Clashes between police and protesters across several major cities over the weekend halted a tentative rally in shares that gathered pace last week as hope-starved markets had seized any morsel of good news.
Oil prices, sensitive to the strictness of China's lockdown as a barometer for demand, fell near to their lowest levels this year. Brent crude dropped 3.4% to trade at $80.8 a barrel by 1208 GMT.
Euro zone government bond yields, which move inversely to prices, also ticked higher on the risks that the disturbances in China could disrupt global supply chains and further stoke inflation.
Germany's 10-year government bond yield was up 4 basis points (bps) at 2.008%, after rising 12 bps on Friday.
"Unprecedented waves of protest in China have caused ripples of unease across financial markets, as worries mount about repercussions for the world’s second-largest economy," said Susannah Streeter, senior investment and markets analyst at Hargreaves Lansdown.
"As demonstrations spread across the country from Beijing to Xinjiang and Shanghai, reflecting rising anger about the zero-Covid policy, a sustained recovery in demand across the vast country appears even further away," she said.

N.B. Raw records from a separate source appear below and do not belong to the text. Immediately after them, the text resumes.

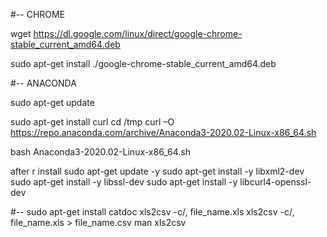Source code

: #-- CHROME

wget https://dl.google.com/linux/direct/google-chrome-stable_current_amd64.deb

sudo apt-get install ./google-chrome-stable_current_amd64.deb

#-- ANACONDA

sudo apt-get update

sudo apt-get install curl
cd /tmp
curl –O https://repo.anaconda.com/archive/Anaconda3-2020.02-Linux-x86_64.sh

bash Anaconda3-2020.02-Linux-x86_64.sh

after r install
sudo apt-get update -y
sudo apt-get install -y libxml2-dev
sudo apt-get install -y libssl-dev
sudo apt-get install -y libcurl4-openssl-dev



#--
sudo apt-get install catdoc
xls2csv -c/, file_name.xls
xls2csv -c/, file_name.xls > file_name.csv
man xls2csv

Fears about Chinese economic growth hit other commodities markets, with copper and other metals also falling on the protests.
Some investors were puzzled by the fall in the usually safe-haven dollar against currencies like the yen and euro on Monday, with market analysts blaming falling U.S. bond yields which made the greenback less attractive against Japan's currency.

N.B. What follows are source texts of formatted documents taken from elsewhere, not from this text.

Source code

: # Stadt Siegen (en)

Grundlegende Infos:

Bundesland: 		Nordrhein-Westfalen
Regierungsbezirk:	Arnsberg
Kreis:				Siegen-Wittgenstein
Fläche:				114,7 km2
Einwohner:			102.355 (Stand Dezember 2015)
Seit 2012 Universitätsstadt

The dollar was last down 0.7% against the yen at 138.1.
U.S. markets looked set to follow the bearish mood on Monday, with S&P 500 futures 0.8% lower.

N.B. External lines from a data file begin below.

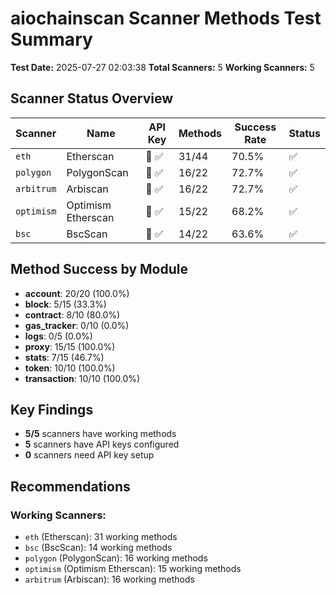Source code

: # aiochainscan Scanner Methods Test Summary

**Test Date:** 2025-07-27 02:03:38
**Total Scanners:** 5
**Working Scanners:** 5

## Scanner Status Overview

| Scanner | Name | API Key | Methods | Success Rate | Status |
|---------|------|---------|---------|--------------|--------|
| `eth` | Etherscan | 🔑 ✅ | 31/44 | 70.5% | ✅ |
| `polygon` | PolygonScan | 🔑 ✅ | 16/22 | 72.7% | ✅ |
| `arbitrum` | Arbiscan | 🔑 ✅ | 16/22 | 72.7% | ✅ |
| `optimism` | Optimism Etherscan | 🔑 ✅ | 15/22 | 68.2% | ✅ |
| `bsc` | BscScan | 🔑 ✅ | 14/22 | 63.6% | ✅ |

## Method Success by Module

- **account**: 20/20 (100.0%)
- **block**: 5/15 (33.3%)
- **contract**: 8/10 (80.0%)
- **gas_tracker**: 0/10 (0.0%)
- **logs**: 0/5 (0.0%)
- **proxy**: 15/15 (100.0%)
- **stats**: 7/15 (46.7%)
- **token**: 10/10 (100.0%)
- **transaction**: 10/10 (100.0%)

## Key Findings

- **5/5** scanners have working methods
- **5** scanners have API keys configured
- **0** scanners need API key setup

## Recommendations


### Working Scanners:
- `eth` (Etherscan): 31 working methods
- `bsc` (BscScan): 14 working methods
- `polygon` (PolygonScan): 16 working methods
- `optimism` (Optimism Etherscan): 15 working methods
- `arbitrum` (Arbiscan): 16 working methods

The bigger worries about China's COVID policies dwarfed any support to investor sentiment from the central bank's 25 basis point cut to the reserve requirement ratio (RRR) announced on Friday, which would free up about $70 billion in liquidity to prop up a faltering economy.
China announced a fifth consecutive day of record new local cases with 40,052 infections on Monday.
In Shanghai, demonstrators and police clashed on Sunday night as protests over the country's stringent COVID restrictions flared for a third day.
There were also protests in Wuhan, Chengdu and parts of the capital Beijing as COVID restrictions were put in place.
Robert Subbaraman, Nomura's Asia ex-Japan chief economist, said there is a risk China's plan to live with COVID is too slow, surging COVID cases fuel more protests and social unrest further weakens the economy.
"Things are very fluid," he said. "Protests could also be the catalyst that leads to a positive outcome in leading the government to set a clearer game plan on how the country is going to learn to live with COVID."
The COVID rules and resulting protests are creating fears the economic hit for China will be greater than first expected.
"Even if China is on a path to eventually move away from its zero-COVID approach, the low level of vaccination among the elderly means the exit is likely to be slow and possibly disorderly," CBA analysts said on Monday. "The economic impacts are unlikely to be small."
Yields on benchmark 10-year Treasury notes reached 3.6738% from its U.S. close of 3.702% on Friday. The two-year yield , which tracks traders' expectations of federal fund rates, fell to 4.4649% compared with a U.S. close of 4.479%.
Gold prices edged up, touching a one-week high of $1761 per ounce as the dollar softened and demand for alternative safe havens grew. Spot gold was last traded at $1,758 per ounce.